私も建福寺の裏庭にある延命地蔵は、竹入先生の判断が正しいと思う。帰り際に竹入先生から、この地蔵尊の作者の質問があった。私は次のようにお答えしたことを覚えている。「この地蔵は一般の貞治仏と異なり、女性的である。眉間が幅広のため女性特有の表情を示している。作風は違うが貞治仏の一形態ではないか」というような話をしたと思う。後日先生は『伊那路』に「建福寺とその周辺の石造文化財」に詳しく記述されている。だが、作者が守屋貞治か渋谷藤兵衛かは、断定は避けておられる。作風から貞治作とは思われないとしている。なお、一葉地蔵の「一葉」の名称の問題に触れ「一葉観音はあるが、一葉地蔵とはどういう地蔵か、類例を見ない」とされた。

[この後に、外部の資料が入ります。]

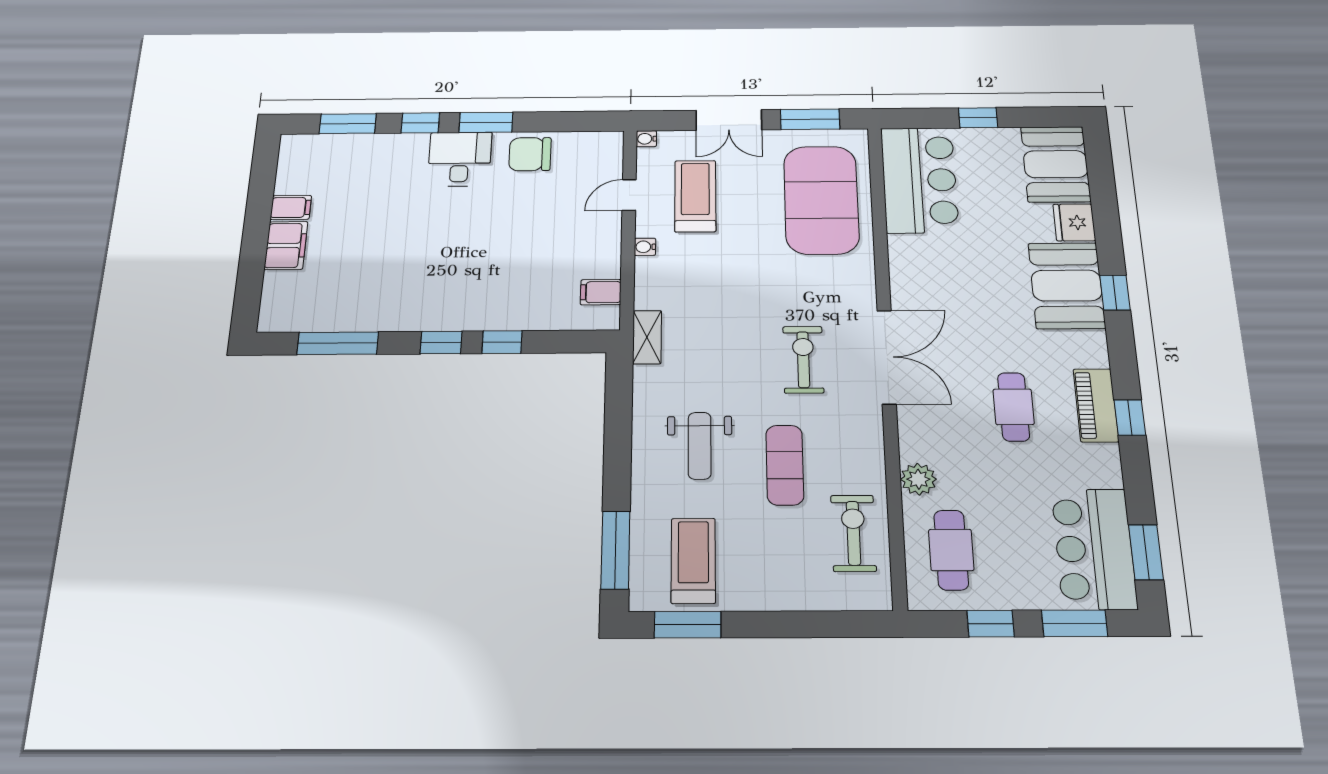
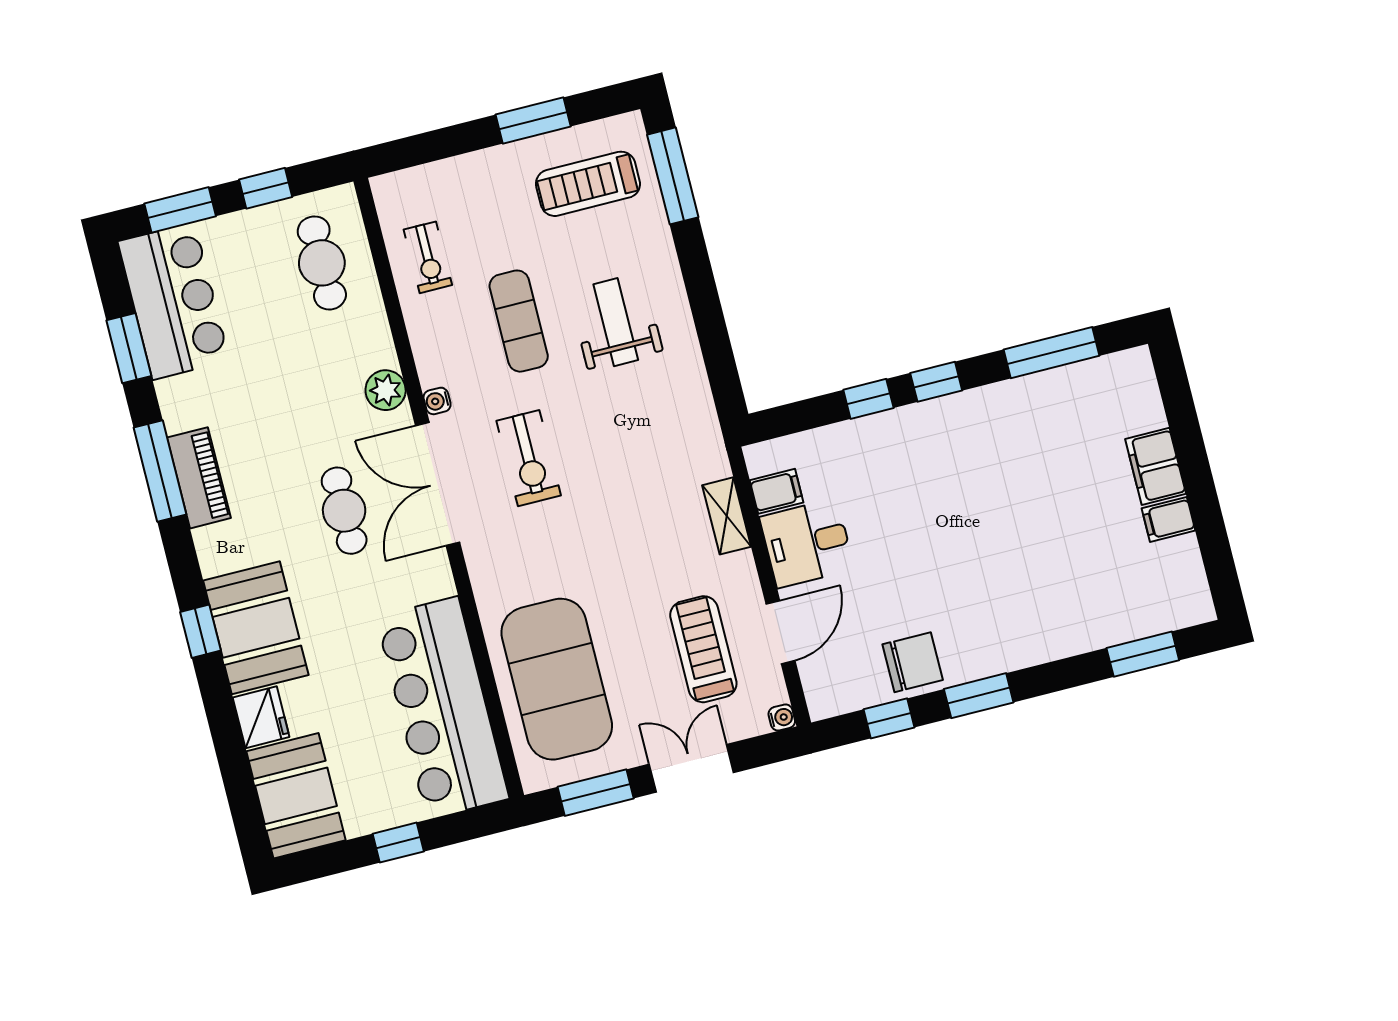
window: (420, 123) -> (889, 718), moved
desk: (460, 159) -> (807, 543), moved, turned 90
bar counter: (919, 180) -> (443, 708), width x1.36
door: (629, 195) -> (780, 632), width x1.38
treadmill: (695, 196) -> (703, 649), turned 180
water cooler: (645, 247) -> (437, 401), moved, turned 180
shelving: (647, 337) -> (727, 516), moved
cafe table: (1014, 407) -> (344, 511), moved
window: (1130, 418) -> (160, 471), width x2.17
plant: (918, 479) -> (386, 390), moved
exercise bike: (853, 533) -> (428, 257), width x0.73, depth x0.72
window: (1146, 552) -> (129, 348), moved
treadmill: (693, 561) -> (588, 184), turned 90
window: (688, 625) -> (533, 121), moved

私は「一葉」は、女性的な名前とみなし、尼僧または鉾持村伊藤氏と縁ある婦人の名前ではないかと思う。一葉は家族ではないと思う。身内や家族であるならば、伊藤家の墓地に墓石を建立するからだ。寺の庭園内の一隅にあること自体、謎が多い石仏であるといえるであろう。
三つ目の事例は、中川村田島の理兵衛墓地入口にある「日限り地蔵」と呼んでいる小型延命地蔵立像である。
この場所には尼寺があって、近隣の主婦を集めて念仏講を組織していたとされる。なおこの延命地蔵尊は、文化9年に造立した向かいの佉羅陀山地蔵菩薩彫造後に、続いて彫造したとされ、当時の松村家当主理兵衛忠良が、貞治に彫造させたと考える。法名「妙果大姉」は忠良の妻であったと考えられ、早世したと思われる忠良の妻は、生前信仰心厚く頻繁に尼寺に出入りしていたものであったろう。貞治は妙果大姉の面影を写したものか、それとも女性が集まる尼寺であるため、尼僧の面立ちを地蔵に表したとした方が正しいかもしれない。
以上、三つの地蔵の面立ち表現は、貞治の地蔵尊の作風の一形態として把握する。そしてこの地蔵の作者は、私が言うまでもなく貞治仏であることを「石仏菩薩細工」の中で明記しているのである。一葉地蔵も日限り地蔵にしても、貞治自らが記録しているのである。であるから、渋谷藤兵衛であるはずはないのであって、他者作者を当てる石仏研究者は、石仏菩薩細工に貞治が記述した事実の誤りについて、その理由を示さなければならない。
それにしても、地蔵のお顔がかわいらしく、全ての願いをかなえてくれそうな優しい地蔵様である。